So, instead of having to score a bull's-eye to kill a bad guy, a marksman only has to make sure the target's in the blast radius, the exact measurement of which is classified. Unless the target is protected by a strong-enough wraparound shield, the OICW will make many obstacles irrelevant.

Military technology like this could have changed history in infantry-heavy wars like the one the U.S. fought in Vietnam, where one or two enemy soldiers using a well-aimed rifle and the protection of natural vegetation or a heap of rubble could wipe out squads of Americans, Hopkins said.

"Where an enemy sniper can drop behind trees and cover, the soldier lases [uses his laser to target] on a tree, shoots his OICW, and that sniper's gone," he said.

Of course, the OICW's shooting-bullets method of taking down enemies is nothing to sneeze at. It has "basically the same architecture" as the M16 assault rifle, making it "five times as effective at twice the range," Hopkins said.

In simulations, an infantry squad equipped with OICWs was sent into an offensive battle against another squad with standard weapons. Then an infantry squad with standard weapons was sent against a similarly accoutered force. The differences between how the OICW-equipped squad and the regular infantry did were stark, Hopkins said.
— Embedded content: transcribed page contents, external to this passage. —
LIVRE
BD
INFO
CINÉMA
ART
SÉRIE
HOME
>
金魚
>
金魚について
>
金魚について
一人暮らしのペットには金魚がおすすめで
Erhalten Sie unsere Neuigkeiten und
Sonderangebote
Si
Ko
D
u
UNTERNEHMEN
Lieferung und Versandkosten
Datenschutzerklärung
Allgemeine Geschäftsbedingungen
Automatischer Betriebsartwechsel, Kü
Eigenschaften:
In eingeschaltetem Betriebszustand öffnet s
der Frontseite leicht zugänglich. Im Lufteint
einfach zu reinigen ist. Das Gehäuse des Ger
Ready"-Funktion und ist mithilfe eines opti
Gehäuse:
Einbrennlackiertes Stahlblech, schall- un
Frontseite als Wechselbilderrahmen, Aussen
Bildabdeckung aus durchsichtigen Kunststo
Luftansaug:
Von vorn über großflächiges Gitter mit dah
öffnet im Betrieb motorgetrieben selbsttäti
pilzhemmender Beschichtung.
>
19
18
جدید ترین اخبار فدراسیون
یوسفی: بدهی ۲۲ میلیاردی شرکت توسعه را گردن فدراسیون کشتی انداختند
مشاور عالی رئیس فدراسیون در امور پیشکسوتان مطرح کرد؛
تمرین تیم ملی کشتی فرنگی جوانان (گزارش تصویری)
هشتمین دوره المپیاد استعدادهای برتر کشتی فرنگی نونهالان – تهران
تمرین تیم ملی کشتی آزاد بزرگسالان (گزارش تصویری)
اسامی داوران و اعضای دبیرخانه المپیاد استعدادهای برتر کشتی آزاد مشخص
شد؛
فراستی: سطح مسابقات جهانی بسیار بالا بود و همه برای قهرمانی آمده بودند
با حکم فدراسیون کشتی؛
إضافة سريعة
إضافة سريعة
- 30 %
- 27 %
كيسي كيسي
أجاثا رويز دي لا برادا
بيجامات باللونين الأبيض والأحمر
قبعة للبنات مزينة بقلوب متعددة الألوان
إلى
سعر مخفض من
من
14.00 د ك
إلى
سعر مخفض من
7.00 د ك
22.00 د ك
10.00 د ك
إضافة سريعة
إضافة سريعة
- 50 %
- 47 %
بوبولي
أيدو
In the battle with traditional weapons, both the friendly and the enemy forces had about the same number of dead and wounded. In the OICW scenario, the OICW won the battle with "virtually no casualties," he said.

"You can go after all your targets," Muldowney said. "They can't hide."

And even though it's loaded with the bursting weapon and sophisticated computer-targeting equipment, the OICW actually weighs in at 14 lbs., just under the weight of a standard-issue M4 rifle with optical equipment and a thermal-weapons sight.

The catch, of course, is the price tag. The program overall costs the military about $32 million a year, and at $30,000 apiece, the OICW is an expensive accessory for your average footsoldier's arm. When the weapon is ready for mass production in three years, the Army will buy up to 25,000 of them at first. Out of each standard nine-man infantry squad, four soldiers will have the OICW.

But the cost didn't seem so daunting after Sept. 11, Hopkins said. After the war on Afghanistan's Taliban militia and Usama bin Laden's Al Qaeda terrorist network began, the Army said it needed the new guns as soon as possible. It had originally asked the three companies working together on the project, Heckler and Koch and Brashear LP, of Pittsburgh, all coordinated by Alliant, to yield usable results by 2009. The call for better weapons cut the red tape and four years, Hopkins said.

And it's about time, he said. The OICW ought to apply the technology of America's spectacularly successful air and artillery prowess to protecting the men and women who fight for the U.S. on the ground, he said.

"Before, we were focusing on guided bombs and cruise missiles," Hopkins said. "We're bringing that precision to the infantry. We're bringing air warfare to the ground."